# BPE 算法评估

## RJieba 分词

In [1]:
import os 
import rjieba

data_path = "./data/"
train_file = os.path.join(data_path, "train_BPE.txt")
test_file = os.path.join(data_path, "test_BPE.txt")

vocab_size = int(2e4)
min_freq = 1
cut_res = {}

with open(train_file) as f:
    train_data = f.read()

with open(test_file) as f:
    test_data = f.read()
    test_data = test_data.replace(" ", "")
    cut_res["rjieba"] = rjieba.cut(test_data)
    example = "".join(cut_res["rjieba"][:38])
    print(f"example: {example}")
    print(f"rjieba:  {'|'.join(rjieba.cut(example))}")

example: 记者1月15日从上海铁路局淮南西站获悉,淮南铁路预计春运期间发送旅客33.3万人。预计客流最高峰日为2月6日,将发送旅客1.8万人,淮南东开往
rjieba:  记者|1|月|15|日|从|上海铁路局|淮南|西站|获悉|,|淮南|铁路|预计|春运期间|发送|旅客|33.3|万人|。|预计|客流|最高峰|日为|2|月|6|日|,|将|发送|旅客|1.8|万人|,|淮南|东|开往


## 腾讯 Texsmart 分词

In [2]:
import json
import requests
from tqdm import tqdm
def texsmart_cut(text: str):
    if text == "":
        return {
            "word_list": [],
            "phrase_list": []
        }

    obj = {"str": text}
    req_str = json.dumps(obj).encode()

    url = "https://texsmart.qq.com/api"
※ ※ ※
• 任务列表:
**1.** 把 BPE 评估笔记中从“## RJieba 分词”一直到“vocab_size = int(2e4)”的部分复制下来。
**2.** 在 BPE 评估笔记里，texsmart_cut 函数中的 url 被赋值为哪个地址？
**3.** 从 BPE 评估笔记的最后一行往下续写。

• 给定信息:
※ ※ ※
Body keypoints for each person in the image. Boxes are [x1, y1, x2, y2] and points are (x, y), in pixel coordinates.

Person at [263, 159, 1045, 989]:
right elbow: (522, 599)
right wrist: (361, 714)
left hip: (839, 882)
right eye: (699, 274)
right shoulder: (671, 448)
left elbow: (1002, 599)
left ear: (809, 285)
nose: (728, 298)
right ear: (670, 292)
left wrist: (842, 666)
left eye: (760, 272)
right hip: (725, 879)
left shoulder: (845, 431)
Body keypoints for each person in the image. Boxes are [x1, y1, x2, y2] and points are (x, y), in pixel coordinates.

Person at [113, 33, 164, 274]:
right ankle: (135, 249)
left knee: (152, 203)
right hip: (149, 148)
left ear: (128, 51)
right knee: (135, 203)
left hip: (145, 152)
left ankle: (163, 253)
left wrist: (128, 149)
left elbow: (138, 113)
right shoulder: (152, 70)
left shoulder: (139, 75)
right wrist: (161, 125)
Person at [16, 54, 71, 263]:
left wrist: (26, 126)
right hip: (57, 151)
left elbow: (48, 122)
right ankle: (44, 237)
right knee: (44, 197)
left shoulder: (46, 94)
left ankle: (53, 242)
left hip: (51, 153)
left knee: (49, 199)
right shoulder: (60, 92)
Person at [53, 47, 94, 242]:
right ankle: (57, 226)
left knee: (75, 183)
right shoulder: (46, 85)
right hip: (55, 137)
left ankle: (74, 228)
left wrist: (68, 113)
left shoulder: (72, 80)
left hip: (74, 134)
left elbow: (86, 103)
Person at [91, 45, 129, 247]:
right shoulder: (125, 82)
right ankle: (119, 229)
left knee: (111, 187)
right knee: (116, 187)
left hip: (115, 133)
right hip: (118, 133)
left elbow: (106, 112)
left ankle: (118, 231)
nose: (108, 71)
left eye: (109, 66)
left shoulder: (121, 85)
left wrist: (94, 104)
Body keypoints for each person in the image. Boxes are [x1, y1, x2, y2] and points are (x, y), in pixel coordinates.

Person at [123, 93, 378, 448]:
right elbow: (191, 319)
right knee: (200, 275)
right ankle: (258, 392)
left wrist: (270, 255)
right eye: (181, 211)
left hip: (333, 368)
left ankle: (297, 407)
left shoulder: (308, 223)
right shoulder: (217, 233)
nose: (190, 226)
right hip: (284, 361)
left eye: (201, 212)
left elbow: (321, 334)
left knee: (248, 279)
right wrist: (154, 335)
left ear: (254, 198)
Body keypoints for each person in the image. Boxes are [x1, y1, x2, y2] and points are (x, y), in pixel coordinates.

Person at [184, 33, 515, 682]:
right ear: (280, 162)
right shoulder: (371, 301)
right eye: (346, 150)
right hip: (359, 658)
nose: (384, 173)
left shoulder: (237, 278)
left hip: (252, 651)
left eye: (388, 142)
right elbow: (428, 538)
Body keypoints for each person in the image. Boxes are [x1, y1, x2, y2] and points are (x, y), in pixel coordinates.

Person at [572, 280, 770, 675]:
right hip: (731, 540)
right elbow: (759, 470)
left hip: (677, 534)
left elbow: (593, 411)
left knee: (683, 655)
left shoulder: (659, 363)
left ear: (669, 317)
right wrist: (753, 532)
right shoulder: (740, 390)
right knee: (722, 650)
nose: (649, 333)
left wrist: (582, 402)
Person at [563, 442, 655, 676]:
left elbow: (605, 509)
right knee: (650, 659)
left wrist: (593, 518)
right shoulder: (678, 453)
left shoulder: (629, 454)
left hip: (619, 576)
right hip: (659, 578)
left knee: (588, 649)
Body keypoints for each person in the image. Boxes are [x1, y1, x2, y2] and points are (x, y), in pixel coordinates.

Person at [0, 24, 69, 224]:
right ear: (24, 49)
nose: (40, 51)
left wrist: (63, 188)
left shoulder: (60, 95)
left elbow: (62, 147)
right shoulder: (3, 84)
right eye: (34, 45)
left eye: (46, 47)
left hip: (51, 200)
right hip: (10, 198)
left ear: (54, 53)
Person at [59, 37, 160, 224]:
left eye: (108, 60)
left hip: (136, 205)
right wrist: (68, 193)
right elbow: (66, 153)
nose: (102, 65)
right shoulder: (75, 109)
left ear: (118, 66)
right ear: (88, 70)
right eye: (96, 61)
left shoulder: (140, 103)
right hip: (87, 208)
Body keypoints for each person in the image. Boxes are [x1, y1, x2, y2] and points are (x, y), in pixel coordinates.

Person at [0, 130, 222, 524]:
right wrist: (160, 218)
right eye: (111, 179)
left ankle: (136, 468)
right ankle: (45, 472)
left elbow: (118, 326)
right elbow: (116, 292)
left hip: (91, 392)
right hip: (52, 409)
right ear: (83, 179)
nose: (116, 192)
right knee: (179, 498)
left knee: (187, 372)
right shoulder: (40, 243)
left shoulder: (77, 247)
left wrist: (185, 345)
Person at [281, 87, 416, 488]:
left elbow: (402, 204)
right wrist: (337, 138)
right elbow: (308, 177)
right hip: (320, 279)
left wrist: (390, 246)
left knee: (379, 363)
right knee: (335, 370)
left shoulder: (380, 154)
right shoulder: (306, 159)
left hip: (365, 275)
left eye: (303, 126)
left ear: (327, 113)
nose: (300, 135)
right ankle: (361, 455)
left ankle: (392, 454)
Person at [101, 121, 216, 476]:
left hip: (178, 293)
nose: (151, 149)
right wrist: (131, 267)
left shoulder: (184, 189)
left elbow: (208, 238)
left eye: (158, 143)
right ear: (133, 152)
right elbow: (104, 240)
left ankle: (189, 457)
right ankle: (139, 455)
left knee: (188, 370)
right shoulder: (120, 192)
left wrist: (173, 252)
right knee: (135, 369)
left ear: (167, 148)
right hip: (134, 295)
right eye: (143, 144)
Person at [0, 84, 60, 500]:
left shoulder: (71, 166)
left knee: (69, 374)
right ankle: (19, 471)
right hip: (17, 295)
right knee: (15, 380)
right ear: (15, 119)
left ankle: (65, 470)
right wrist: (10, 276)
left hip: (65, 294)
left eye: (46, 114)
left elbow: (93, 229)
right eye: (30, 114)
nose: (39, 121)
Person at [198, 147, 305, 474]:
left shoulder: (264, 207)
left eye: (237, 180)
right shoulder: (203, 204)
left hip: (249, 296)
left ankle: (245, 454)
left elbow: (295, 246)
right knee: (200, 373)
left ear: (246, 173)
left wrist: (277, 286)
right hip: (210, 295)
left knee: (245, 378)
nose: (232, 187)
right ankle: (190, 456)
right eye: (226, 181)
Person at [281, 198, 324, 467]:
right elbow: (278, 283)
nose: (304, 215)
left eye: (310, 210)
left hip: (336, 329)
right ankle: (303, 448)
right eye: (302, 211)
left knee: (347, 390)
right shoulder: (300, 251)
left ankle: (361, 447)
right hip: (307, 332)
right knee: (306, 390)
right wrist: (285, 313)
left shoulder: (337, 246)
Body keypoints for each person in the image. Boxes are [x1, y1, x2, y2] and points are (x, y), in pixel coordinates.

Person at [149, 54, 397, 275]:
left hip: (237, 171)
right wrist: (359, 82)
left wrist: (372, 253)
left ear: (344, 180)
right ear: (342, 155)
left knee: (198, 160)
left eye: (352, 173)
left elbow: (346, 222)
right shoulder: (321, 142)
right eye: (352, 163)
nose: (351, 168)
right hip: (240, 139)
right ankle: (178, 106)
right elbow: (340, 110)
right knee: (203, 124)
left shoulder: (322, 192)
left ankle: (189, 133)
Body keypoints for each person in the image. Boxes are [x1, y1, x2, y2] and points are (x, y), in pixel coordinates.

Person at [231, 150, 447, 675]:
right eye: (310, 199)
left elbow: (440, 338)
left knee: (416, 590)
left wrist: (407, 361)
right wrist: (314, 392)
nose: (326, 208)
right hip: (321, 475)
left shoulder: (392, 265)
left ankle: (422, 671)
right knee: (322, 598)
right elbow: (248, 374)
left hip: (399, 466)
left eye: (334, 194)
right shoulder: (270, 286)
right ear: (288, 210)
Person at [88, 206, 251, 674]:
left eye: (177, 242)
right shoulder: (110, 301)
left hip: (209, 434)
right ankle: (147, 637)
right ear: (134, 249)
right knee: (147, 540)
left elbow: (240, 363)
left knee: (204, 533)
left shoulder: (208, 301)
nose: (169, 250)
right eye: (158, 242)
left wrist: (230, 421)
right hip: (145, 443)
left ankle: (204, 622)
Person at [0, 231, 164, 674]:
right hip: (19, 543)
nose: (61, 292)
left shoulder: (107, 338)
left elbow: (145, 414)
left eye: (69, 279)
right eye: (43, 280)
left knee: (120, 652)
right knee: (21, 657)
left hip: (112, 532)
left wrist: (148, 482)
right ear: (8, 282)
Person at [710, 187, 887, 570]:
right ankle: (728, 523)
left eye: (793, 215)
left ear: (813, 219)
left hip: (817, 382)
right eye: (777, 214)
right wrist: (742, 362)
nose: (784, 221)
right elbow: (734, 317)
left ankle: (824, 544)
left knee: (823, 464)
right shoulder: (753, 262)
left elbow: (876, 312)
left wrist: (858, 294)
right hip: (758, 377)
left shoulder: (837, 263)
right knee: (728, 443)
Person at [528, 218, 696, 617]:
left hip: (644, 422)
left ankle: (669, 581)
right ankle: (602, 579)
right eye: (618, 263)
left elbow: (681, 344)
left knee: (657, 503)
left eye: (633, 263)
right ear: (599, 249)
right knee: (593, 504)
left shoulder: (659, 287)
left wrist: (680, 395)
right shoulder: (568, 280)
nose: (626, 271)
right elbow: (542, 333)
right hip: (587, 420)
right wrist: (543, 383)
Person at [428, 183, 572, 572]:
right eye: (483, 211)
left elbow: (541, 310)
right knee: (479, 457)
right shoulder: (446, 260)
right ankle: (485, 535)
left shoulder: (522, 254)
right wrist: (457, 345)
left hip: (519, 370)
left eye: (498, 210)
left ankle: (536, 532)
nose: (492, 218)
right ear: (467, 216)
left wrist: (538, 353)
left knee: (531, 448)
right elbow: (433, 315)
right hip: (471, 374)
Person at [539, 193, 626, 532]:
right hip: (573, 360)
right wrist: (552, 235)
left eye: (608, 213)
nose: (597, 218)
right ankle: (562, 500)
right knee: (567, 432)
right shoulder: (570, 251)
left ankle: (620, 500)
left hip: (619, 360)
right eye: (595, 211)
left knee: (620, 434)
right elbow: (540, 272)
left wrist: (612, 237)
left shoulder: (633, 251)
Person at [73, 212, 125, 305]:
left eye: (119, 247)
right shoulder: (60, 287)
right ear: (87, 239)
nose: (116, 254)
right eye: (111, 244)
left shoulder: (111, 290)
※ ※ ※
• 参考答案:
**1.**
## RJieba 分词

In [1]:
import os 
import rjieba

data_path = "./data/"
train_file = os.path.join(data_path, "train_BPE.txt")
test_file = os.path.join(data_path, "test_BPE.txt")

vocab_size = int(2e4)

**2.** https://texsmart.qq.com/api

**3.**
    
    r = requests.post(url, data=req_str)
    r.encoding = "utf-8"
    res = r.json()
    return {
        "word_list": list(map(lambda x: x['str'], res['word_list'])),
        "phrase_list": list(map(lambda x: x['str'], res['phrase_list']))
    }
t = texsmart_cut(example)
print(f"texsmart word_list: {'|'.join(t['word_list'])}")
print(f"texsmart phrase_list: {'|'.join(t['phrase_list'])}")

if os.path.exists("output/testsmart_word.json") and os.path.exists("output/testsmart_phrase.json"):
    with open("output/testsmart_word.json") as f:
        cut_res["T word"] = json.load(f)
    with open("output/testsmart_phrase.json") as f:
        cut_res["T phrase"] = json.load(f)
else:
    word_list = []
    phrase_list = []
    for data in tqdm(test_data.split("\n")):
        res = texsmart_cut(data)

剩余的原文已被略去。